● EXERCISE INSTRUCTIONS
Check each line below for the word "worn", and copy those that have it.

● EXTRACTED DATA
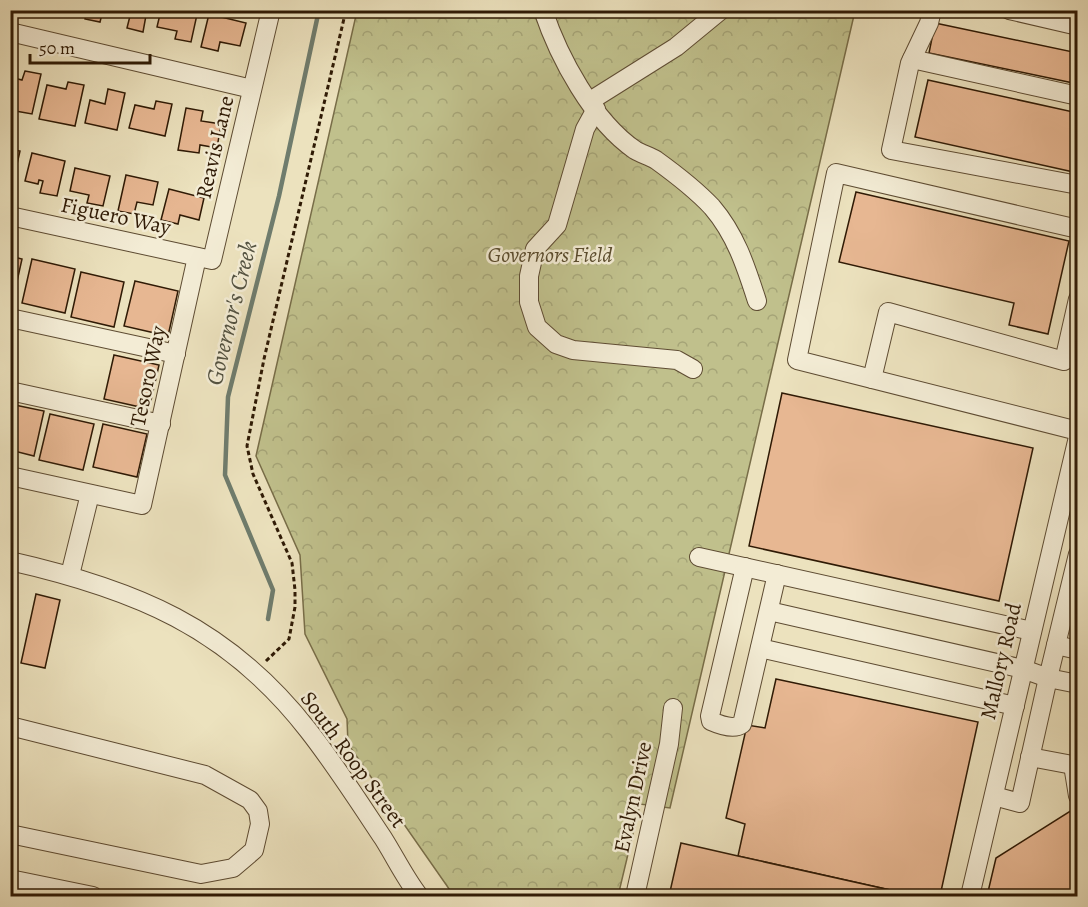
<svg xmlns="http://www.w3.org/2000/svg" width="1088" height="907" viewBox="0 0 1088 907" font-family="Alegreya,serif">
  <defs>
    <pattern id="park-crowns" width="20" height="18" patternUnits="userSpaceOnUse" patternTransform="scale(1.5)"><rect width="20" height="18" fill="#c0c08c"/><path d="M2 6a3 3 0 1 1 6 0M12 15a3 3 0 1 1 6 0" fill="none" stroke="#a5a477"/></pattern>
  </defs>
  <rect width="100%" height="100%" fill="#ece2be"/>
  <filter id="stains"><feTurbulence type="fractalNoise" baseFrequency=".00333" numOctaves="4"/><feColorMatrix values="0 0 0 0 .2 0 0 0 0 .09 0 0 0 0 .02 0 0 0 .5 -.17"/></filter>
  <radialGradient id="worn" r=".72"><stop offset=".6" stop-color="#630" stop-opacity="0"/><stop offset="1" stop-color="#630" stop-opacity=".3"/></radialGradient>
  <path fill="url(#park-crowns)" stroke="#786d48" stroke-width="1.5" d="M357,11H855L670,808L640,804L618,896H454L348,744L347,719L305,634L300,555L256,456Z"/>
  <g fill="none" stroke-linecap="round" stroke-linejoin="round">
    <path stroke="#6f7c6d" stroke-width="4.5" d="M268,619L273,590L225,475L228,397L279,196L319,10"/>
  </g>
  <g fill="#e7b792" stroke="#2f1a05" stroke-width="1.5">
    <path d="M87,10H103L100,22L85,19Z"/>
    <path d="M115,10H147L143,32L127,28L130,16Z"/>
    <path d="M161,10H198L191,42L175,39L177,31L157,27Z"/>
    <path d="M209,14L246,23L240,46L220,42L218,51L201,47Z"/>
    <path d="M935,23L1078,53V84L929,53Z"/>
    <path d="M25,71L41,74L32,114L10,110V77L22,80Z"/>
    <path d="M928,80L1078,113V173L915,137Z"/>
    <path d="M68,82L84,85L75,126L39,119L47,85L66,89Z"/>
    <path d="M108,89L125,93L117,130L85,123L90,100L105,104Z"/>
    <path d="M156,101L172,104L165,136L129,128L135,105L154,109Z"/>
    <path d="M186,108L203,111L201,121L221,124L217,148L200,145L199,153L178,150Z"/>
    <path d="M10,149L20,151L12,186L10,185Z"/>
    <path d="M32,153L65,161L57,196L40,193L43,181L39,180L38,184L25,181Z"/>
    <path d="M75,168L110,176L103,206L87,203L89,195L70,191Z"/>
    <path d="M126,175L158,182L153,205L137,202L134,214L118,211Z"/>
    <path d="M169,189L204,198L199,220L180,215L178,224L161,220Z"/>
    <path d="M856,192L1069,241L1048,334L1009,325L1014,303L839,262Z"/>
    <path d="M10,256L22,259L12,304H10Z"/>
    <path d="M32,259L75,269L65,313L22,303Z"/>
    <path d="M81,272L124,282L114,327L71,317Z"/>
    <path d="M135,281L178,291L168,336L124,326Z"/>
    <path d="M114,355L159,365L149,409L104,399Z"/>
    <path d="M782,393L1033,448L999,601L749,546Z"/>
    <path d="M10,404L44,411L34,456L10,450Z"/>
    <path d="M50,414L94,424L83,470L39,460Z"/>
    <path d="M103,424L147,434L137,477L93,467Z"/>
    <path d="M36,594L60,600L45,668L21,663Z"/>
    <path d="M776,679L978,722L940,896H917L738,856L745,824L726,818L747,725L765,728Z"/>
    <path d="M1072,810L1078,820V896H987L996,858Z"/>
    <path d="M681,843L738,856L917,896H669Z"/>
  </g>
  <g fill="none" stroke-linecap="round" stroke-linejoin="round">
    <defs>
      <g id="minor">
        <path d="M543,10C559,58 593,121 635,150C642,154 649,156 656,160C674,173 697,191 712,207C736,235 746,267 757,301"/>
        <path d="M932,10L929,23L910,63L891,150L1078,185"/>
        <path d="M1009,10L1078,26"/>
        <path d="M10,32L252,89"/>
        <path d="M912,59L1078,96"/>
        <path d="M590,101L676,47L721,10"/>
        <path d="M596,109L585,129L557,225L535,249L529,276V302L537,327L556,344L573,350L677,360L693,369"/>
        <path d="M10,216L212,260L271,10"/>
        <path d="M1078,229L836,173L797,360L1078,431"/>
        <path d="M10,318L176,354"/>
        <path d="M872,379L888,312L1064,361L1078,299"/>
        <path d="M10,391L161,424"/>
        <path d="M10,476L142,505L197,257"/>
        <path d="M699,557L1032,631"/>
        <path d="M10,561C134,589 228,627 308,730C334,763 359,802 383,838C395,857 405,878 419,896"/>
        <path d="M745,567L710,716L711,721C720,725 734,730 742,724L743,720L777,574"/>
        <path d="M70,575L90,494"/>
        <path d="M769,611L1023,669L1048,678L1078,554"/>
        <path d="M1056,645L1078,650"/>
        <path d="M760,648L1015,706"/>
        <path d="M10,726L205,775L250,800L258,811L260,824L254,850L233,868L201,874L10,834"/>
        <path d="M1030,757L1078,766"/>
        <path d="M1073,765L1078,796"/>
        <path d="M994,796L1020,803L1048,678L1078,684"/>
        <path d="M10,879L93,896"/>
        <path d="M635,896L669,744L673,708"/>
        <path d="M970,896L1078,437"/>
      </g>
    </defs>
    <use href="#minor" stroke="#5e4c33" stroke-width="20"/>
    <path stroke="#2f1a05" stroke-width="3" stroke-dasharray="4.5 3" stroke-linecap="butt" d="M266,661L289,639L295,607V590L292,563L253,474L247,446L264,359L346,10"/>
    <use href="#minor" stroke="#f3ecd5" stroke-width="18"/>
  </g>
  <g text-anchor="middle" stroke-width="5" stroke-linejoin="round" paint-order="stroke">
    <g font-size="22" fill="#2f1a05" stroke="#f3ecd5">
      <text transform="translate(214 147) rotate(-77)" y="8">Reavis Lane</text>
      <text transform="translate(116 215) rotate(12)" y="8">Figuero Way</text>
      <text transform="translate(147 376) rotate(-78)" y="8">Tesoro Way</text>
      <text transform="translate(1000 661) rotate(-77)" y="8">Mallory Road</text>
      <text transform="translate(354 759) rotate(54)" y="8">South Roop Street</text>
      <text transform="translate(632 797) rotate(-78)" y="8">Evalyn Drive</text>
    </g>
    <g font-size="22" font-style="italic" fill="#5a4c2e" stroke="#f3ecd5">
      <text x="550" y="262">Governors Field</text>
    </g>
    <g font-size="24" font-style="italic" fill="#545342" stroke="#f3ecd5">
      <text transform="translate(231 313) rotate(-76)" y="8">Governor's Creek</text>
    </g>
  </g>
  <rect width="1088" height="907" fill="none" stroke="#ece2be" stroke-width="36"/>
  <rect x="12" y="12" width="1064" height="883" fill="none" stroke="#2f1a05" stroke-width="3"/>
  <rect x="18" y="18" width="1052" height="871" fill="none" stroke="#2f1a05" stroke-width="1.5"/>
  <path d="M30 54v9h120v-9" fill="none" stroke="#2f1a05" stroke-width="3"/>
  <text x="39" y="54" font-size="18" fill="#2f1a05" stroke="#f3ecd5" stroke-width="4.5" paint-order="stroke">50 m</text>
  <rect width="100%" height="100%" filter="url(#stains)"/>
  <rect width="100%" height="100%" fill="url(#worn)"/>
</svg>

● RESULT FOR THIS EXERCISE
  <radialGradient id="worn" r=".72"><stop offset=".6" stop-color="#630" stop-opacity="0"/><stop offset="1" stop-color="#630" stop-opacity=".3"/></radialGradient>
  <rect width="100%" height="100%" fill="url(#worn)"/>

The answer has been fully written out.